The server collects a number of statistics on the motion, including maximum Cα displacement and maximum rotation around the putative hinge, which are useful both in analyzing and classifying individual proteins and in generating a statistical picture of motions in the motions database as a whole. The software also homogenizes the incoming structures, attempting to solve for missing atoms using a molecular dynamics algorithm. The server then uses an adiabatic mapping technique to generate a visually rendered interpolated pathway, or ‘morph’, of the motion or evolution of the protein. The homogenized endpoint coordinates and the generated intermediate coordinates are made available for download.

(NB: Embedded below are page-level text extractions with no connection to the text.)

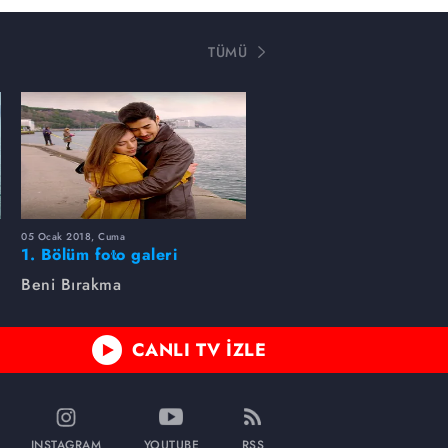
TÜMÜ
05 Ocak 2018, Cuma
1. Bölüm foto galeri
Beni Bırakma
CANLI TV İZLE
INSTAGRAM
YOUTUBE
RSS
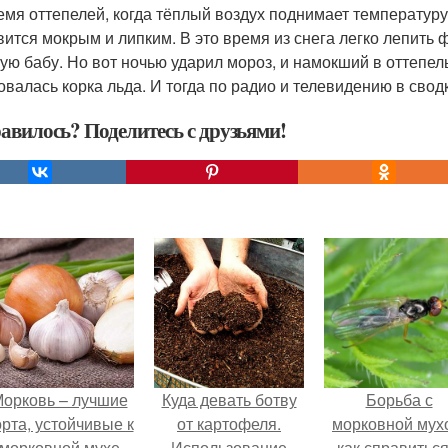
емя оттепелей, когда тёплый воздух поднимает температуру 
вится мокрым и липким. В это время из снега легко лепить 
ую бабу. Но вот ночью ударил мороз, и намокший в оттепел
овалась корка льда. И тогда по радио и телевидению в свод
авилось? Поделитесь с друзьями!
орковь – лучшие
Куда девать ботву
Борьба с
орта, устойчивые к
от картофеля.
морковной мух
морковной мухе
Использование
как справиться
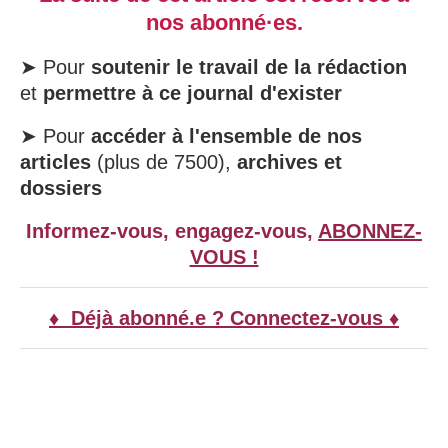
nos abonné·es.
➤ Pour
soutenir le travail de la rédaction
et
permettre à ce journal d'exister
➤ Pour
accéder à l'ensemble de nos
articles
(plus de 7500),
archives et
dossiers
Informez-vous, engagez-vous,
ABONNEZ-
VOUS !
♦ Déjà abonné.e ? Connectez-vous ♦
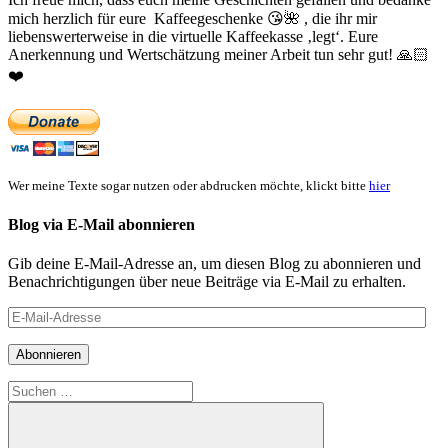
mich herzlich für eure Kaffeegeschenke
😘
🌺
, die ihr mir
liebenswerterweise in die virtuelle Kaffeekasse ‚legt‘. Eure
Anerkennung und Wertschätzung meiner Arbeit tun sehr gut!
🙏🏻
❤️
Wer meine Texte sogar nutzen oder abdrucken möchte, klickt bitte
hier
Blog via E-Mail abonnieren
Gib deine E-Mail-Adresse an, um diesen Blog zu abonnieren und
Benachrichtigungen über neue Beiträge via E-Mail zu erhalten.
E-
Mail-
Adresse
Abonnieren
Suchen
nach:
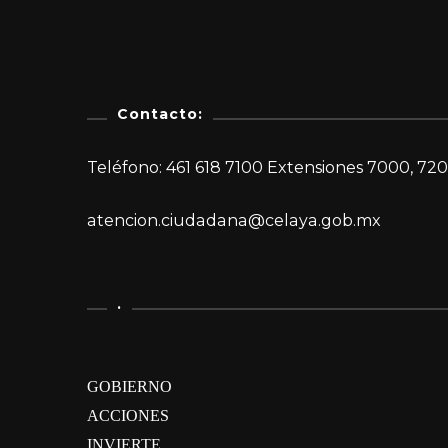
Contacto:
Teléfono: 461 618 7100 Extensiones 7000, 720
atencion.ciudadana@celaya.gob.mx
.
GOBIERNO
ACCIONES
INVIERTE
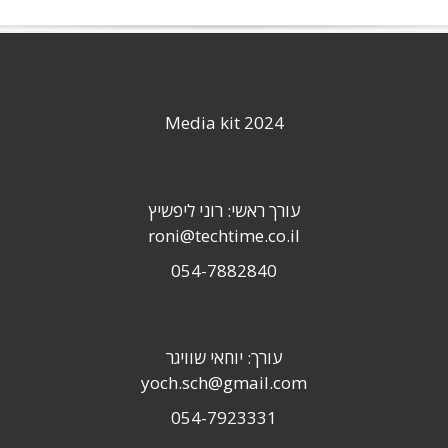
Media kit 2024
עורך ראשי: רוני ליפשיץ
roni@techtime.co.il
054-7882840
עורך: יוחאי שוויגר
yoch.sch@gmail.com
054-7923331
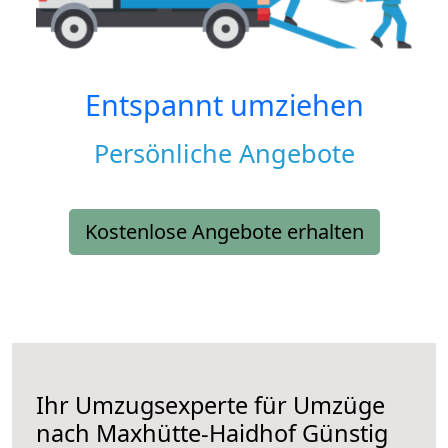
Entspannt umziehen
Persönliche Angebote
Kostenlose Angebote erhalten
Ihr Umzugsexperte für Umzüge
nach
Maxhütte-Haidhof
Günstig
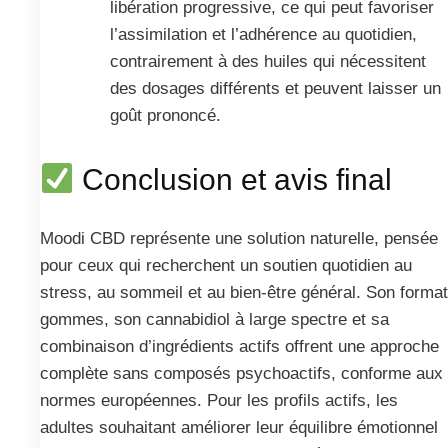
libération progressive, ce qui peut favoriser
l’assimilation et l’adhérence au quotidien,
contrairement à des huiles qui nécessitent
des dosages différents et peuvent laisser un
goût prononcé.
Conclusion et avis final
Moodi CBD représente une solution naturelle, pensée
pour ceux qui recherchent un soutien quotidien au
stress, au sommeil et au bien‑être général. Son format
gommes, son cannabidiol à large spectre et sa
combinaison d’ingrédients actifs offrent une approche
complète sans composés psychoactifs, conforme aux
normes européennes. Pour les profils actifs, les
adultes souhaitant améliorer leur équilibre émotionnel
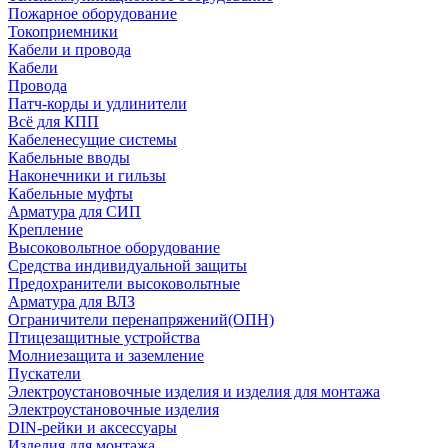
Пожарное оборудование
Токоприемники
Кабели и провода
Кабели
Провода
Патч-корды и удлинители
Всё для КПП
Кабеленесущие системы
Кабельные вводы
Наконечники и гильзы
Кабельные муфты
Арматура для СИП
Крепление
Высоковольтное оборудование
Средства индивидуальной защиты
Предохранители высоковольтные
Арматура для ВЛЗ
Ограничители перенапряжений(ОПН)
Птицезащитные устройства
Молниезащита и заземление
Пускатели
Электроустановочные изделия и изделия для монтажа
Электроустановочные изделия
DIN-рейки и аксессуары
Изделия для монтажа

The software presents the visual representation, statistics, orientation, alignment and interpolated coordinates to the user. At user option, these results may become public immediately or remain private until paper publication. Through an easy-to-use Web form, the user is afforded an opportunity to create a descriptive entry in the Database of Macromolecular Motions for the protein structures involved, referencing the morph results, as well. We have found the server useful in the analysis of protein motions and anticipate that use of the server will help standardize statistics and nomenclature for protein motions subsequently presented in the scientific literature.
The authors gratefully acknowledge the financial support of the Keck Foundation and the National Science Foundation (Grant DBI-9723182). Numerous people have also either contributed entries or information to the database and morph server or have given us feedback on what the user community wants. The authors also wish to thank Informix Software, Inc. for providing a grant of its database software.